PROP:Timer set at runtime seemingly running slower on some laptops. Any ideas?

Hi,

I have a display that cycles through stored images and displays them using the Timer on the Window. The period is set in a configurations window in minutes then stored, and set on open from the stored value using DisplayWin{PROP:Timer} = StoredMins * 6000.

In testing the timings are all as set but when deployed on the customer laptops, changes are far longer apart. The laptop time shows perfectly correctly in the status bar, so we know the machine is not faulty in that respect. These laptops have hefty security (Sophos) but in this case, are only used to drive the display screen, so running just the one user app (but over a network; app on server).

I obviously can change to having the setting in seconds to reduce the setting but I would just like to understand what is going on. Anyone know why?

I don’t know why you’re having that problem but I haven’t used such a large interval of time on a TIMER.

I wonder if it’s possible that certain modal activities could be re-setting the timer? With such a large timer value, that could potentially contribute to the discrepancy.

Maybe you’d have better luck if you used a smaller PROP:Timer, and compared current time to the last triggered time.

Hi JimM,

What is the use of StoredMins variable? Setting PROP:Timer to 100 means per second, seems your minimum PROP:Timer value is 6000 is your variable value is 1 it means per minute.

Hi,

The idea from jslarve of shortening the timer interval and using another variable to trigger the change is an interesting one. Frankly the idea that some other event outside my program might reset the timer hadn’t crossed my mind before and well worth a try, since the work to do it is very little. I will let you know how I get on. Does anyone else know something germane to this?

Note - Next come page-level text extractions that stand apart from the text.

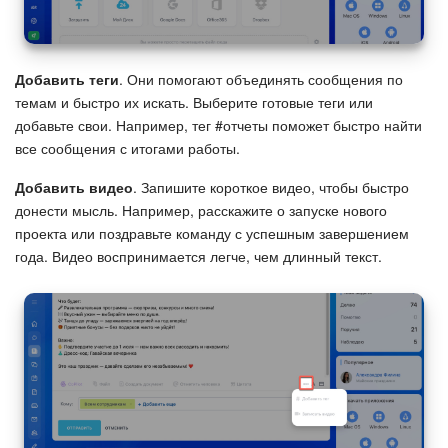
Добавить теги
. Они помогают объединять сообщения по
темам и быстро их искать. Выберите готовые теги или
добавьте свои. Например, тег #отчеты поможет быстро найти
все сообщения с итогами работы.
Добавить видео
. Запишите короткое видео, чтобы быстро
донести мысль. Например, расскажите о запуске нового
проекта или поздравьте команду с успешным завершением
года. Видео воспринимается легче, чем длинный текст.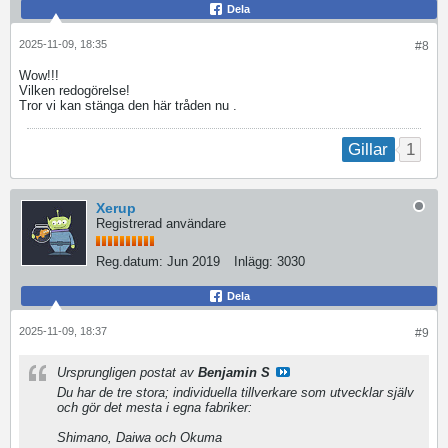
Dela
2025-11-09, 18:35
#8
Wow!!!
Vilken redogörelse!
Tror vi kan stänga den här tråden nu .
1
Gillar
Xerup
Registrerad användare
Reg.datum:
Jun 2019
Inlägg:
3030
Dela
2025-11-09, 18:37
#9
Ursprungligen postat av
Benjamin S
Du har de tre stora; individuella tillverkare som utvecklar själv
och gör det mesta i egna fabriker:
Shimano, Daiwa och Okuma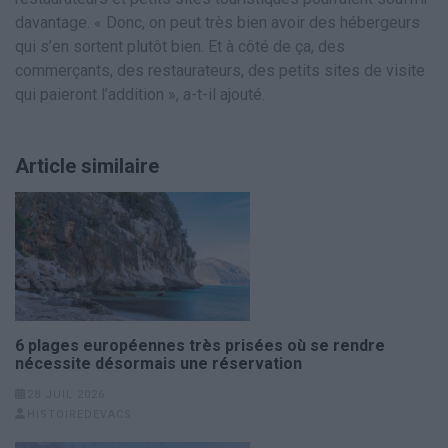
davantage. « Donc, on peut très bien avoir des hébergeurs
qui s’en sortent plutôt bien. Et à côté de ça, des
commerçants, des restaurateurs, des petits sites de visite
qui paieront l’addition », a-t-il ajouté.
Article similaire
6 plages européennes très prisées où se rendre
nécessite désormais une réservation
28 JUIL 2026
HISTOIREDEVACS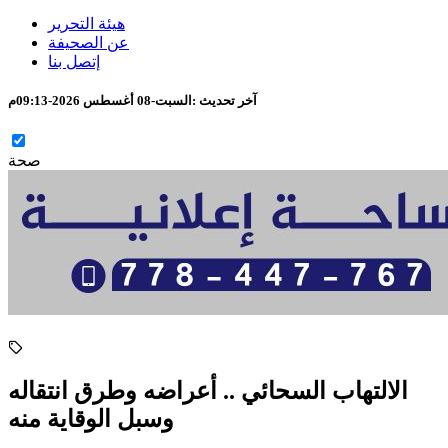
هيئة التحرير
عن الصحيفة
إتصل بنا
آخر تحديث :
السبت-08 أغسطس 2026-09:13م
صحة
الالتهاب السحائي .. أعراضه وطرق انتقاله
وسبل الوقاية منه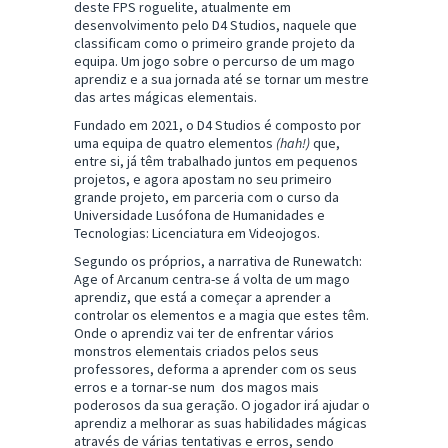
deste FPS roguelite, atualmente em
desenvolvimento pelo D4 Studios, naquele que
classificam como o primeiro grande projeto da
equipa. Um jogo sobre o percurso de um mago
aprendiz e a sua jornada até se tornar um mestre
das artes mágicas elementais.
Fundado em 2021, o D4 Studios é composto por
uma equipa de quatro elementos
(hah!)
que,
entre si, já têm trabalhado juntos em pequenos
projetos, e agora apostam no seu primeiro
grande projeto, em parceria com o curso da
Universidade Lusófona de Humanidades e
Tecnologias: Licenciatura em Videojogos.
Segundo os próprios, a narrativa de Runewatch:
Age of Arcanum centra-se á volta de um mago
aprendiz, que está a começar a aprender a
controlar os elementos e a magia que estes têm.
Onde o aprendiz vai ter de enfrentar vários
monstros elementais criados pelos seus
professores, deforma a aprender com os seus
erros e a tornar-se num dos magos mais
poderosos da sua geração. O jogador irá ajudar o
aprendiz a melhorar as suas habilidades mágicas
através de várias tentativas e erros, sendo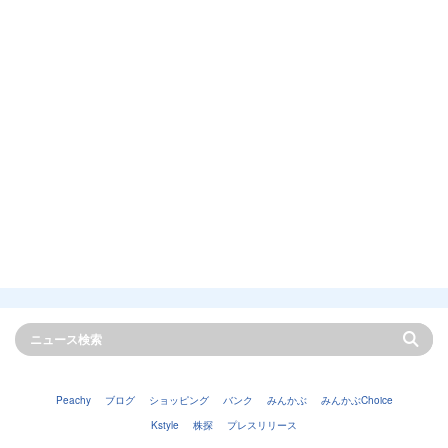
Peachy
ブログ
ショッピング
バンク
みんかぶ
みんかぶChoice
Kstyle
株探
プレスリリース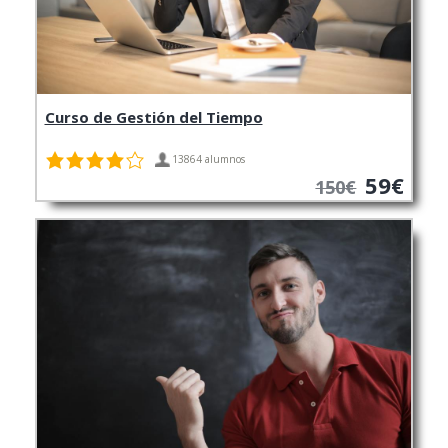
Curso de Gestión del Tiempo
13864 alumnos
59€
150€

The question why have a user configuration so users can choose and change the interval, rather than hard code is a specification requirement. Obviously to make it humanly sensible you offer units of a minute (or second) at the interface. Offering choices in seconds allows setting less than a minute, to compensate for inaccuracies seen, setting shorter than wanted (commonly 2 mins is wanted and setting to 1 is giving about 4) but that is a very poor solution.

Regards, Jim

Hi,
Many thanks to jslarve. I tried your suggestion with a shorter TIMER and it worked a treat!

Looking into your suggestion of other processes outside my program having an effect, I found the following about Thread Priorities (https://docs.microsoft.com/en-us/windows/desktop/procthread/scheduling-priorities):
“If a higher-priority thread becomes available to run, the system ceases to execute the lower-priority thread (without allowing it to finish using its time slice), and assigns a full time slice to the higher-priority thread. For more information, see Context Switches.”
I suspect the organisation has some higher priority processes. By stepping the activity up with a lower TIMER value, I get many more shots at an execution (with the counter increasing).The odd one or two lost, when a higher priority thread takes the slot, have far less impact on the overall period. I can’t be certain that is the true explanation but the more frequent TIMER did deliver an accurate enough period.

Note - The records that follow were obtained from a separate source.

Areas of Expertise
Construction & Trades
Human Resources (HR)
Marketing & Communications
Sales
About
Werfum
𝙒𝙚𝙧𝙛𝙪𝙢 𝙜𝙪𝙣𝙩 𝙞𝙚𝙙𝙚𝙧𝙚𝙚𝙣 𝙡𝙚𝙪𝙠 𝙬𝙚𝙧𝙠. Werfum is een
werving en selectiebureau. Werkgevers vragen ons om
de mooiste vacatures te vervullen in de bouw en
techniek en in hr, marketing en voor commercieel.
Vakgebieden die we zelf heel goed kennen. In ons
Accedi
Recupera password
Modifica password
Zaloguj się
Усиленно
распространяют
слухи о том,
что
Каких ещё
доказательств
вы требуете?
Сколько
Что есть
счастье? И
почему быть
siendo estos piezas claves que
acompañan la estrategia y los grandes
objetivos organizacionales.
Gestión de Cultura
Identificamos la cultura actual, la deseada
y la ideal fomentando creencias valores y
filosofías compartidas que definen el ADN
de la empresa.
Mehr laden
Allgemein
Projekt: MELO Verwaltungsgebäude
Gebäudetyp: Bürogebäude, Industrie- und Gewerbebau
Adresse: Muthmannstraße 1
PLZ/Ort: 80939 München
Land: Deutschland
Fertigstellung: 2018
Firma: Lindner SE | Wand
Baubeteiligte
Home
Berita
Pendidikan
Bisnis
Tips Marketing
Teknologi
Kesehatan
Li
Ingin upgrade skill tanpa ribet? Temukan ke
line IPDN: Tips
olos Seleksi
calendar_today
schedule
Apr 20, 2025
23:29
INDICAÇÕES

So thanks again and regards, Jim

You’re most welcome. By “modal” stuff, I was thinking about perhaps the application menu being touched. I don’t know what happens with the timer (whether or not it’s “reset”), but it does not fire while a menu is dropped. Since you have (had) a large timer interval, that might make (have made) for the variance that you’re seeing.

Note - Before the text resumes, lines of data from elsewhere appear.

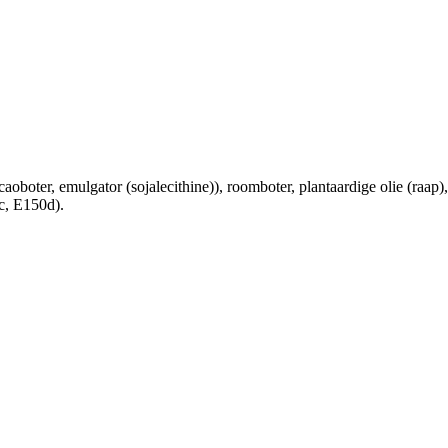
boter, emulgator (sojalecithine)), roomboter, plantaardige olie (raap), 
0c, E150d).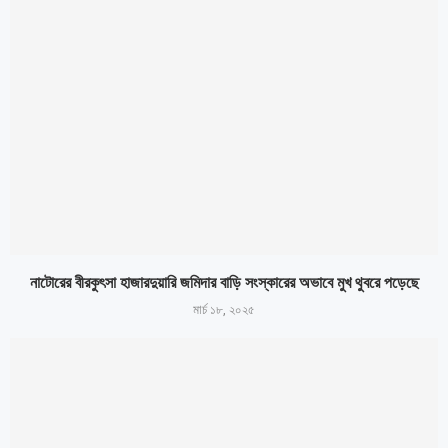
নাটোরের বীরকুৎসা হাজারদুয়ারি জমিদার বাড়ি সংস্কারের অভাবে মুখ থুবরে পড়েছে
মার্চ ১৮, ২০২৫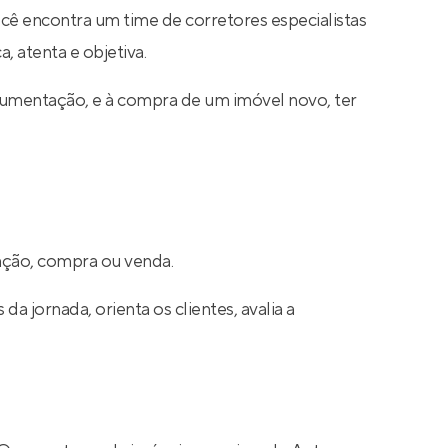
ocê encontra um time de corretores especialistas
, atenta e objetiva.
cumentação, e à compra de um imóvel novo, ter
cação, compra ou venda.
a jornada, orienta os clientes, avalia a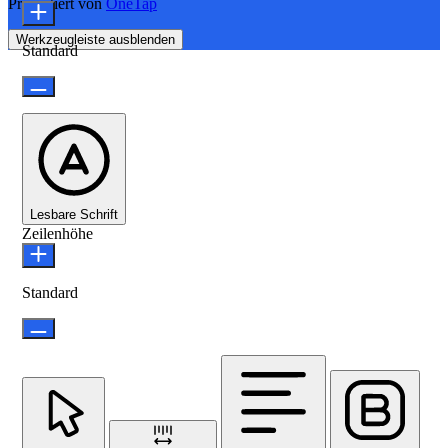
Präsentiert von
OneTap
Werkzeugleiste ausblenden
Standard
Lesbare Schrift
Zeilenhöhe
Standard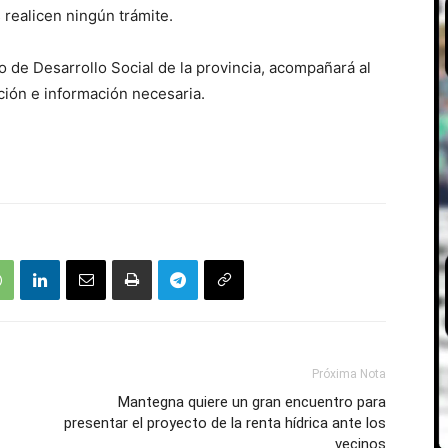
s realicen ningún trámite.
o de Desarrollo Social de la provincia, acompañará al
ión e información necesaria.
Próxima Nota
Mantegna quiere un gran encuentro para
presentar el proyecto de la renta hídrica ante los
vecinos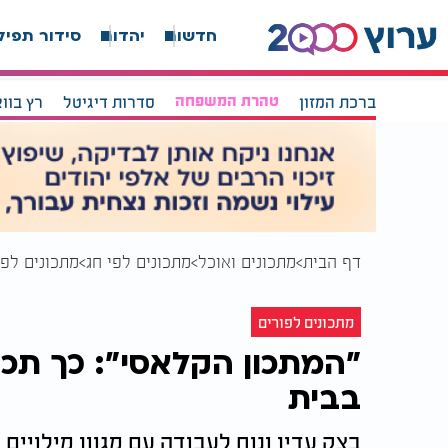
חדשות
יהדות
סידור תפיל
ברכת המזון
טהרת המשפחה
סדרות דיגיטל
רץ בוו
דף הבית
מתכונים ואוכל
מתכונים לפי חג
מתכונים לפו
מתכונים לפורים
"המתכון הקלאסי": כך תכינ
בבית
בצק עדין ונוח לעבודה עם מגוון מילויים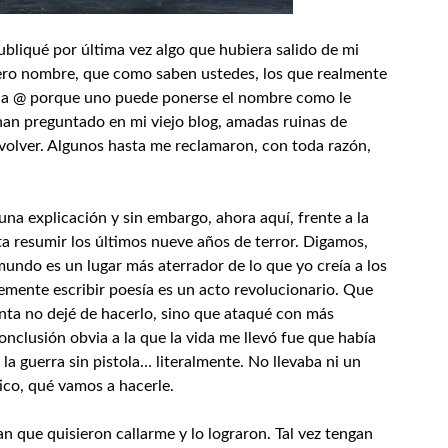
liqué por última vez algo que hubiera salido de mi
dero nombre, que como saben ustedes, los que realmente
n la @ porque uno puede ponerse el nombre como le
han preguntado en mi viejo blog, amadas ruinas de
 volver. Algunos hasta me reclamaron, con toda razón,
a explicación y sin embargo, ahora aquí, frente a la
ta
resumir los últimos nueve años de terror. Digamos,
mundo es un lugar más aterrador de lo que yo creía a los
emente escribir poesía es un acto revolucionario. Que
ta no dejé de hacerlo, sino que ataqué con más
onclusión obvia a la que la vida me llevó fue que había
a la guerra sin pistola… literalmente. No llevaba ni un
tico, qué vamos a hacerle.
n que quisieron callarme y lo lograron. Tal vez tengan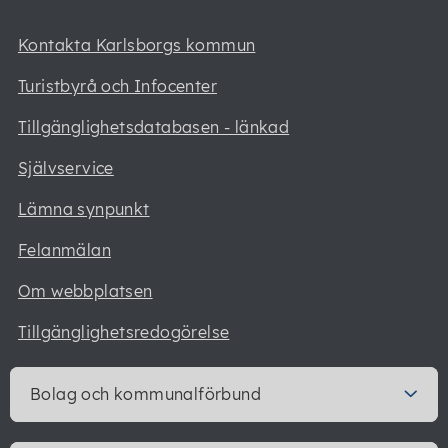
Kontakta Karlsborgs kommun
Turistbyrå och Infocenter
Tillgänglighetsdatabasen - länkad
Självservice
Lämna synpunkt
Felanmälan
Om webbplatsen
Tillgänglighetsredogörelse
Bolag och kommunalförbund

I think that sometimes processes running during the timer interrupt will stop the timer to prevent that process from being interrupted before it is finished. If this is happening then time between the interrupts you experience can vary.

Look at the SetTimer API instead of the Clarion Prop:Timer. I find it is very effective for long timer periods without the program having to constantly check to see if the timer interval has expired.